Publicacao/Comunicacao
Intimação - SENTENÇA
SENTENÇA
AUTOR: KRISBELY SILVA FERREIRA Advogado(s) do reclamante: DANNILO MESQUITA MORAES (OAB 10987-MA) Parte
requerida: EZEQUIAS RODRIGUES DIAS Advogado(s) do reclamado: ROSIVAN TORRES FERREIRA (OAB 8839-MA) A Excelentíssima Juíza de Direito, Dra.
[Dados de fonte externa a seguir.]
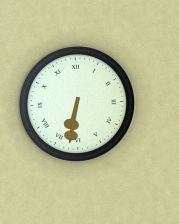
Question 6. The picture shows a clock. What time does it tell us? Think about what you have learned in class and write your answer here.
6:32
Mara Carneiro de Paula Pessoa, Titular da Comarca Guimarães, Estado do Maranhão, no uso de suas atribuições legais, FAZ SABER a todos que o presente virem ou dele conhecimento tiverem, que neste Juízo corre os trâmites legais da Ação PROCEDIMENTO COMUM CÍVEL (7), processo nº. 0800107-21.2019.8.10.0089, em que o(a) KRISBELY SILVA FERREIRA move em desfavor de EZEQUIAS RODRIGUES DIAS. FINALIDADE: Intimar a(s) parte(s) requerente(s) KRISBELY SILVA FERREIRA na pessoa do seu(ua) advogado(a), Dr(a). DANNILO MESQUITA MORAES (OAB 10987-MA) e a parte requerida, EZEQUIAS RODRIGUES DIAS, na pessoa do(s) seu(s) advogado(s) Dr. ROSIVAN TORRES FERREIRA (OAB 8839-MA), ficando, este(s), ciente(s) que a partir da publicação deste expediente, estará(ão) devidamente intimadas, do inteiro teor da SENTENÇA proferida por este Juízo (ID n.º 69735833), nos autos do processo em epígrafe, cujo teor segue: "SENTENÇA -
Intimação - Processo n.º 0800107-21.2019.8.10.0089 PROCEDIMENTO COMUM CÍVEL (7) - [Direito de Imagem]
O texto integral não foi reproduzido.